South Korea has been one of the most active Asian equity capital markets in 2016 with high expectations that IPO volumes this year will be its largest on record. The figures are reassuring, but the KRX appears hell bent on wooing southeast Asian issuers to its stock exchange. Focusing on its strengths instead would be far more fruitful.

The Korea Exchange began the year with serious efforts to grow its brand abroad, keen to attract more listings from international issuers. It is understood to be working on simplifying requirements for overseas companies to list in Korea, including more flexibility in reporting financial statements.

Southeast Asian blue-chips appear to be the main target, with the KRX setting up specialist groups and a new marketing department to attract them. But while its efforts are laudable, it makes little sense for the exchange to focus on issuers in an area it has little relationship with.

Companies looking to go public in a country other than their own usually do so for more material reasons, say a business relationship or existing operations in that country.
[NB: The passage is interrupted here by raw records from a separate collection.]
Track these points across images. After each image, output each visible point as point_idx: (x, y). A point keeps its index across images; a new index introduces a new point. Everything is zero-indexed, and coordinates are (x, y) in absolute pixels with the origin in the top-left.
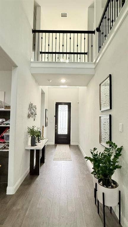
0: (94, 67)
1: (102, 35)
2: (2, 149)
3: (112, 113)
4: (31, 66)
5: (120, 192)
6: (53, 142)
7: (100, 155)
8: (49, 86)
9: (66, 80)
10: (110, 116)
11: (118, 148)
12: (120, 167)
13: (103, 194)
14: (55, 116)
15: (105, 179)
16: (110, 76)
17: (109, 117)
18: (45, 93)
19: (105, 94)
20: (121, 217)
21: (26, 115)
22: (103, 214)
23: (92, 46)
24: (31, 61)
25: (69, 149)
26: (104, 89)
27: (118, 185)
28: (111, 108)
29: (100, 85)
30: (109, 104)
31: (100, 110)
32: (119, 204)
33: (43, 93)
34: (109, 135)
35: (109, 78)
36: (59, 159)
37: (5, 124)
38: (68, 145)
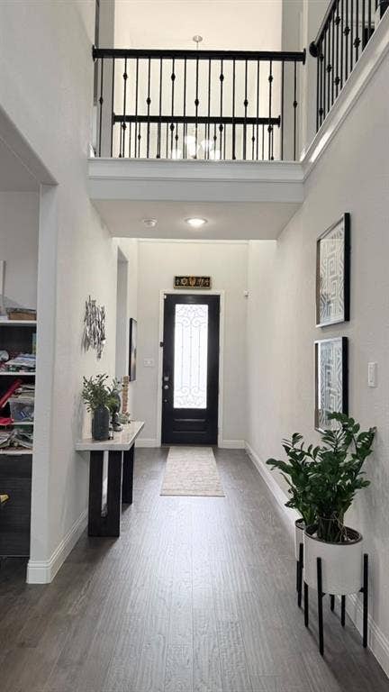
0: (300, 176)
1: (327, 74)
2: (4, 448)
3: (349, 331)
4: (90, 174)
5: (366, 557)
6: (155, 440)
7: (312, 453)
8: (141, 239)
9: (206, 221)
10: (345, 341)
11: (362, 434)
12: (366, 484)
13: (319, 560)
14: (162, 345)
15: (326, 524)
16: (347, 217)
17: (340, 345)
18: (127, 262)
19: (332, 273)
20: (368, 626)
21: (77, 340)
22: (317, 626)
23: (295, 104)
24: (89, 155)
25: (214, 462)
26: (328, 258)
27: (361, 538)
28: (347, 317)
29: (319, 241)
30: (343, 303)
31: (318, 323)
32: (364, 590)
33: (122, 262)
34: (341, 399)
35: (343, 225)
36: (183, 492)
37: (13, 366)
38: (210, 449)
For example, Hong Kong’s attraction for many international issuers is its link to China. And the recent decision by the Vietnamese arm of LS Cable & System to list in Korea makes sense as its parent is South Korean.

But for the KRX, there is interest from other international issuers, which it needs to capitalise on.

For one, Chinese biotechnology firms are keen on Korea, which is a match made in ECM heaven given the 97% growth that the KRX Health Care Index has seen over the past two years.

For its part, the exchange has been soliciting Chinese firms through its representative office in Beijing and has found strong support in the process. There are already 11 Chinese firms listed in Korea, so there is no doubt its efforts to attract more companies will pay off. And what also works in the KRX’s favour is China’s mammoth traffic jam of IPOs, which will likely help drive firms into the arms of nearby Asian exchanges.

That’s where the KRX can find opportunities, especially if it works more towards promoting the Kosdaq. The Kosdaq, Korea’s bourse for small and medium businesses, has attracted W228.9bn ($200.3m) in IPOs during the first quarter of this year, up more than 500% on the same period in 2015. It has also landed the country’s only listing in 2016 from a foreign company — China Crystal New Material Holdings Co, which in January floated for $23.02m.

The performance of the index too has been better than the benchmark. The Kosdaq index posted returns of 18.92% in 2015 against Kospi’s negative 0.42%.

In addition, the Kosdaq is a punchy alternative for Chinese companies considering its US tech-heavy cousin, the Nasdaq. But according to bankers, trading of such small and medium tech stocks in the US is sluggish but the situation can be different in Korea thanks to plenty of onshore institutional investor interest.

Being ambitious is no bad thing. But the KRX needs to take stock of its position and realise that it is better off steering clear of southeast Asia.